Redesigning Pardonned with Claude Design and Claude Code
Background
A few weeks ago, I launched Pardonned. Here’s the how and why of the project exists.
The initial design for it came from Google Stitch, where I told it that I needed help designing a site that would present the data I had already modeled. It came up with a pretty good design, and more specifically a DESIGN.md file that I could give to a programmer, or in this case an agent, to build out the rest of the site.
It did a decent job, but I had a nagging feeling that the design could be better.
Claude Design - My personal designer?
This weekend, I decided to try out Claude Design to see if it could help me redesign the site.
Ask The Designer - “can you make it better”
How would you make this better? The live website is on https://pardonned.com/ click the other links if you can to see the sub pages.
I told it to use the frontend-design skill, and I attached the initial DESIGN.md file from Google Stitch to give it a sense of the original design constraints.
It thought a little and came back to ask me if I wanted a bold or safe redesign, and if I was ok with a ProPublica type editorial style. I said yes to both, and it came back with two variants of every page.
Sidebar
Google Stitch asked me a similar question, specifically if I wanted the site to look like ProPublica. At that time I had said no.

Claude Design is very impressive (to me). It gave me two mockups of each page, and allowed me to tweak individual elements with just comments. I’ve always struggled with tools like Figma, I found this to be easy to use and iterate with.

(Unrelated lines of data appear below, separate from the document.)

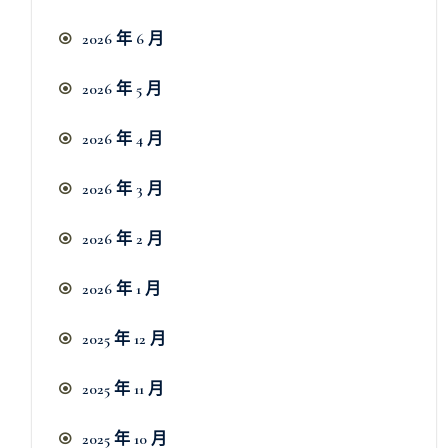
2026 年 6 月
2026 年 5 月
2026 年 4 月
2026 年 3 月
2026 年 2 月
2026 年 1 月
2025 年 12 月
2025 年 11 月
2025 年 10 月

When I was happy with the mockups, I asked it to give me something I hand off to a developer so they could implement the changes. It gave me a set of HTML files, JS, and CSS along with a README that explained how to use them.
Handoff to Claude Code
I told Claude to use Matt Pocock’s Grill-me and to-issues skills to break the implementation down into small testable chunks. It came back with a set of issues in GitHub, each with a clear description and acceptance criteria. I was able to review each issue, ask follow-up questions, and then approve them one at a time.
You can see the issues here
My Conclusions
Claude Design is really cool, I plan on using it more
Layout, color schemes, and presentation have never been my strong suit, I find design language intimidating, when I saw people clicking layers and lasso tools in Photoshop, and then lately when I saw Figma designs, I was always amazed at how other people took that design and understood what the designers meant. With Claude Design, I can see a full functional mockup, and I can read the reasoning behind it, which makes much more sense to me.
I’m probably going to use Claude Design to redesign this website, and probably some other projects. If and when I think of a new project, I’ll start with Claude Design and see how that works out.
Compare The Redesign To The Original
Old on the left, new on the right. The homepage led with stat cards and a generic title; the new one leads with the data itself.


The search page moved from a left-side filter rail with stacked result cards to a proper sortable data table with a top-aligned filter bar and a date filter.


New Pages that Claude Design Recommended
The cross-administration comparison page didn’t exist in the original — it came out of the design conversation. Five presidents, nine terms, $1.5B in restitution, all sortable.

Claude Design also proposed a /recent page and a Newswire strip on the homepage to surface the most recent grants between database refreshes — both of which made it into the final implementation.
The redesign is live at pardonned.com. The repo, including every issue and PR, is on GitHub.